Photo credit
Woodley & Quick photography

Bristol Harbourside


Research and Development commissions October 2003 – January 2004

 

Zoe Irvine, Dan Belasco Rogers
Helen Cole, Tanuja Amarasuriya (Arnolfini)
Constance Fleuriot, Richard Hull, Phil Stenton, Hans Danaan, Stuart Martin (Mobile Bristol)


Mobile Bristol and Arnolfini commissioned two artists, Zoe Irvine and Dan Belasco Rogers, to create interactive work to explore some of the potential of Mobile Bristol software, appliances and infrastructure. The R&D commissions have allowed the artists to begin to investigate this emerging and experimental technology and its relevance to their own practice, as well as to feedback into the design process of Mobile Bristol’s pervasive technology.


The resulting works-in-progress from this R&D phase are both located in Queen Square, an area near Bristol’s harbourside and Arnolfini.

Description of the two projects:
Both Zoe and Dan used kit consisting of ipaq+gps unit to enable the ‘viewer’ to access located audio as they moved around the outdoor space. With Zoe’s piece the screen was hidden, in Dan’s the screen displayed images to draw the users attention to a particular location.
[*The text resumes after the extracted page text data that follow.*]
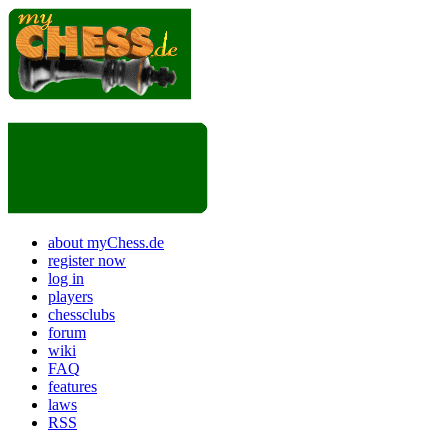
about myChess.de
register now
log in
players
chessclubs
forum
wiki
FAQ
features
laws
RSS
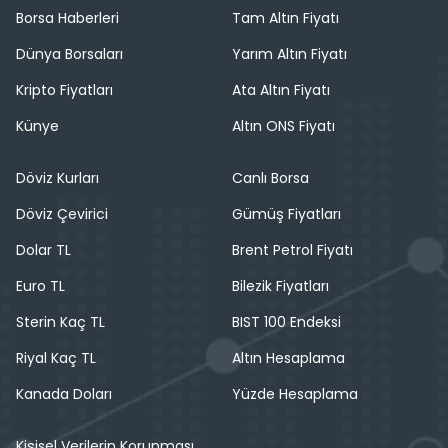
Borsa Haberleri
Tam Altın Fiyatı
Dünya Borsaları
Yarım Altın Fiyatı
Kripto Fiyatları
Ata Altın Fiyatı
Künye
Altın ONS Fiyatı
Döviz Kurları
Canlı Borsa
Döviz Çevirici
Gümüş Fiyatları
Dolar TL
Brent Petrol Fiyatı
Euro TL
Bilezik Fiyatları
Sterin Kaç TL
BIST 100 Endeksi
Riyal Kaç TL
Altın Hesaplama
Kanada Doları
Yüzde Hesaplama
Kişisel Verilerin Korunması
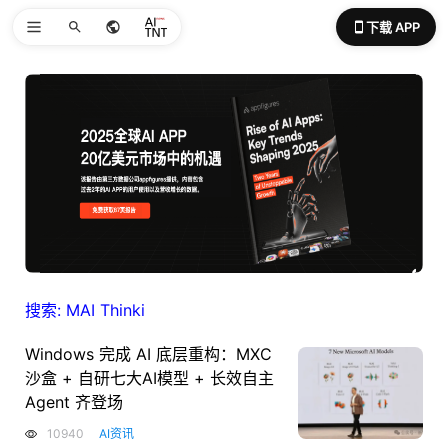
下载 APP
搜索: MAI Thinki
Windows 完成 AI 底层重构：MXC
沙盒 + 自研七大AI模型 + 长效自主
Agent 齐登场
10940
AI资讯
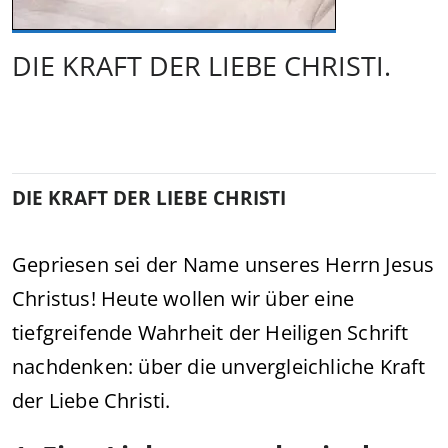
DIE KRAFT DER LIEBE CHRISTI.
DIE KRAFT DER LIEBE CHRISTI
Gepriesen sei der Name unseres Herrn Jesus
Christus! Heute wollen wir über eine
tiefgreifende Wahrheit der Heiligen Schrift
nachdenken: über die unvergleichliche Kraft
der Liebe Christi.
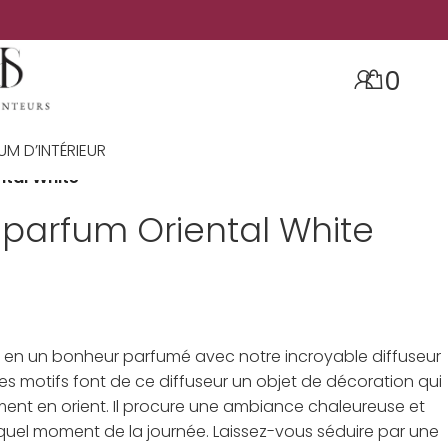
0
UM D’INTÉRIEUR
urs
/
Brûleurs fondants
/
ntal White
 parfum Oriental White
r en un bonheur parfumé avec notre incroyable diffuseur
ses motifs font de ce diffuseur un objet de décoration qui
nt en orient. Il procure une ambiance chaleureuse et
quel moment de la journée. Laissez-vous séduire par une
Daniel Belasco Rogers: A description of this place as if you were someone else

As you walk down a street, do you wonder if it can remember everything that happened on it? Can bricks and mortar really record sound vibrations from the past and if so would you be able to hear yourself? A description of this place as if you were someone else is an exploration into siting personal histories in geographical locations such as Queen Square, to form the tapestry of experience, and how the viewer can use the technology to peel back the city's layers, revealing those personal stories of first kisses and car crashes.

Zoe Irvine: Moulinex

This piece takes as its points of departure the filmic sensation of using a walkman and Queen Square’s recent history as a venue for open air cinema screenings. The viewer of the work navigates the physical landscape in which there are lingering fragments of film soundtracks which have both been shown there; the Matrix and Moulin Rouge. As the viewer/listener first walks around the soundscape it takes the form of an auditory archaeological dig but as the viewer moves further the sounds begin to merge and transform taking on ideas of DJ culture and plunderphonics.

Both works were shown to an invited audience in February 2004, and it is still possible to view them by prior appointment (email constance).

The Mobile Bristol forum includes space to discuss Zoe and Dan’s work.

Both artists intend to continue to use the Mobile Bristol software to develop their work in a variety of locations.